Y con el frío intenso de diciembre, llegó también el momento de partir. La víspera le pidió a Emilio, su hermano mayor, que lo acompañara hasta Alicante pues quería confirmar la gravedad de una noticia que había escuchado por la radio y que no quiso mencionar mientras estuvieron todos juntos, porque sabía que la guerra también había dividido a la familia.
En el último de los olivares que rodean al pueblo se dieron los últimos abrazos, se prometieron cartas, fotografías, para que cuando vuelvas con Margot y tus hijos, eso le dijeron, no te asombres de vernos tan cambiados y tan majos.
Llévame a la plaza de mercado, le dijo a Emilio, cuando ya bordeaban el monte Benacantil donde se levantaba el castillo arrebatado a los moros por el Infante Alfonso de Castilla, futuro rey Alfonso X el Sabio, el 4 de diciembre de 1.248, día de Santa Bárbara.
Sí, Buenaventura, le dijo ante las ruinas de la plaza. Lo que oíste por la radio en tu lejana Barranquilla es cierto. El pasado 25 de mayo, a las 11.15 de la mañana (como lo atestigua este gran reloj que sobrevivió a la masacre), nueve aviones Sparviero del bando nacional, enviados desde Mallorca con el apoyo de Mussolini, lanzaron noventa bombas sobre la ciudad, algunas cayeron sobre el mercado, los muertos fueron más de trescientos y los heridos más de mil. Todos civiles. No funcionaron las alarmas, la infamia y el odio se llevaron ancianos, mujeres y niños a las fosas comunes porque ya en las tumbas no había espacio para el desenfreno del fanatismo y la locura de una guerra fratricida.

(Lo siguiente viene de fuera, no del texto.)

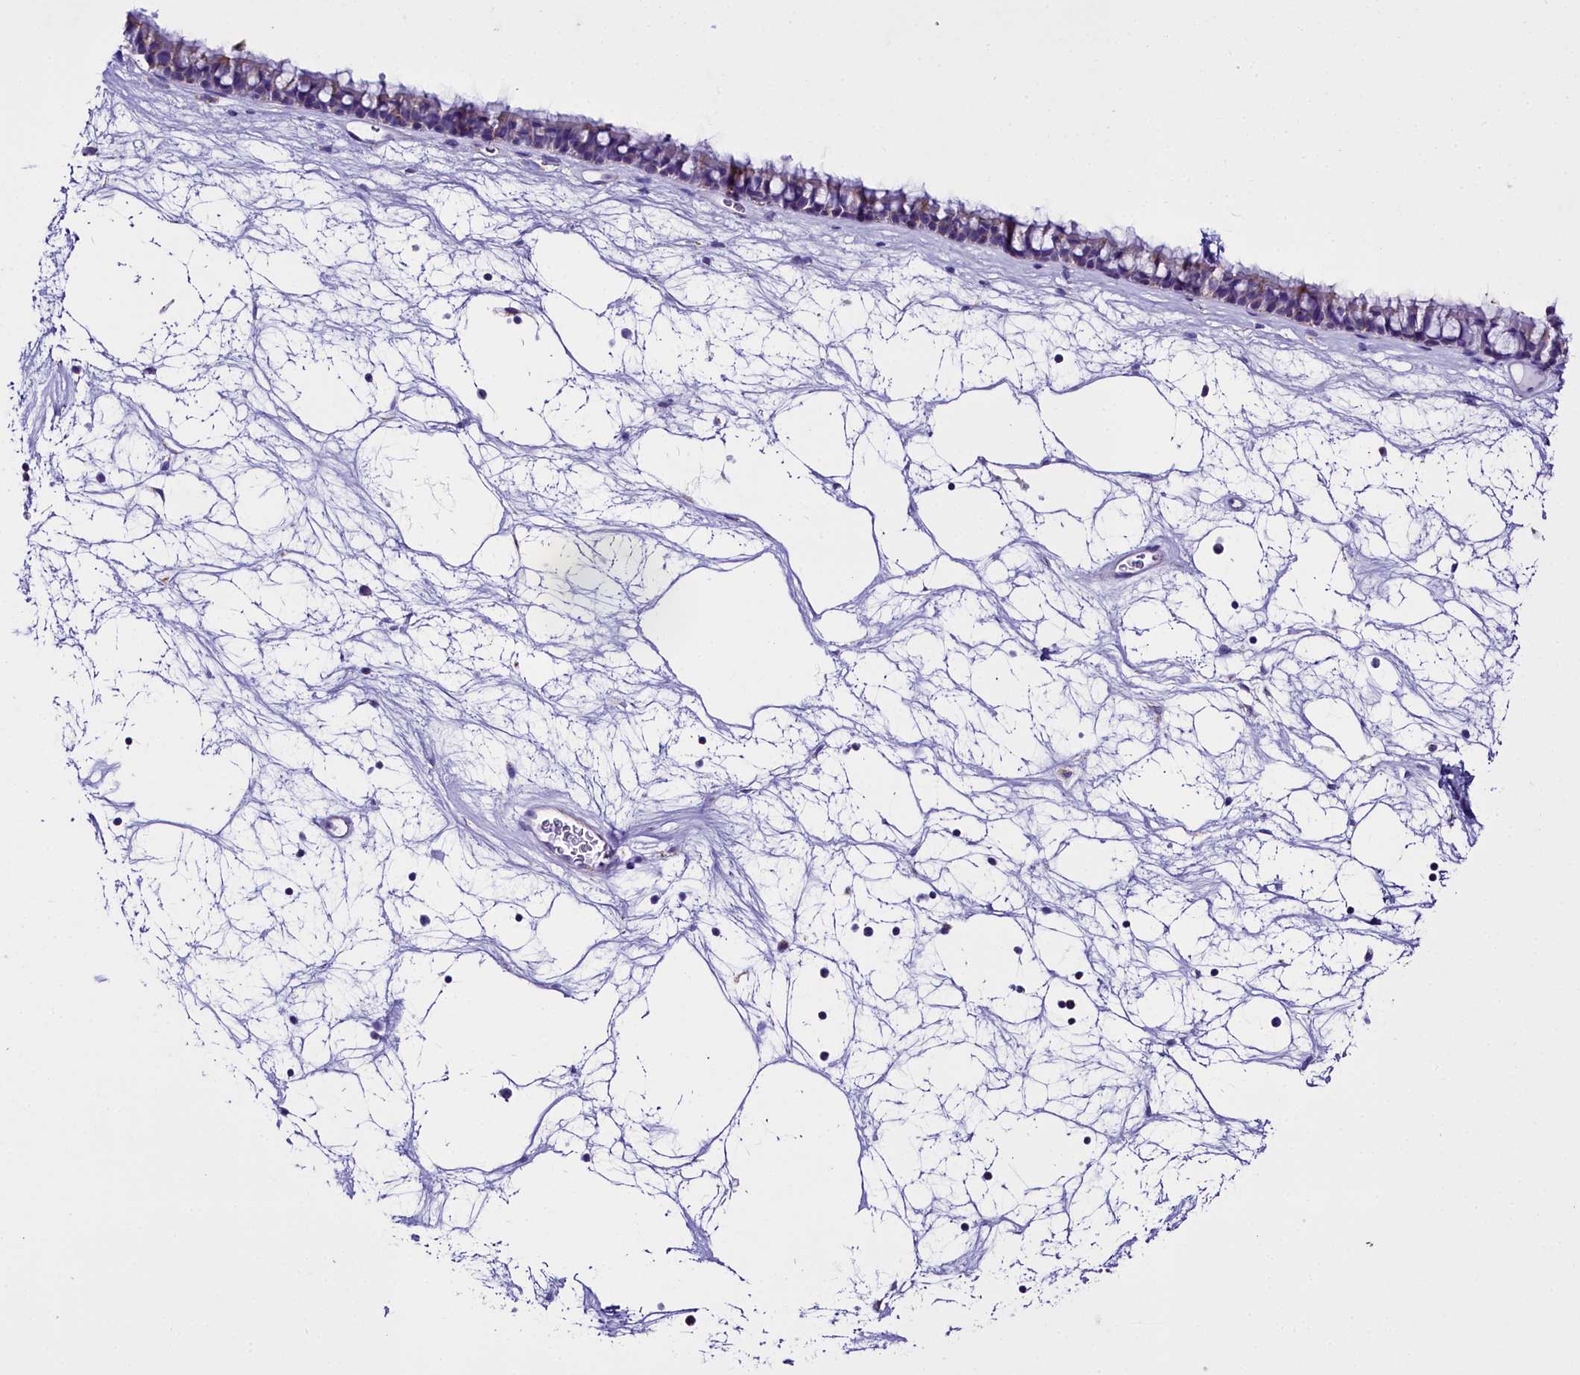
{"staining": {"intensity": "moderate", "quantity": "25%-75%", "location": "cytoplasmic/membranous"}, "tissue": "nasopharynx", "cell_type": "Respiratory epithelial cells", "image_type": "normal", "snomed": [{"axis": "morphology", "description": "Normal tissue, NOS"}, {"axis": "topography", "description": "Nasopharynx"}], "caption": "Protein staining of benign nasopharynx shows moderate cytoplasmic/membranous positivity in about 25%-75% of respiratory epithelial cells.", "gene": "WDFY3", "patient": {"sex": "male", "age": 64}}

Atravesaron la explanada de España, y ya a la entrada del puerto, el abuelo abrazó a su hermano y le dijo: Creo que ninguna guerra se justifica, que todas se alimentan de la barbarie, pero las peores son las que obligan a matarse entre hermanos, las que se justifican a sí mismas en nombre de Dios, en defensa de ideas religiosas o políticas que solo se sacian con la sangre de los inocentes. Que solo sean España y el amor que heredamos de nuestros padres, lo que nos mantenga unidos para siempre.
Una niebla extraña, que no estaba invitada, fue borrando la silueta del barco, se coló por la explanada, mientras dos hermanos se despedían al borde de las lágrimas, al borde de España.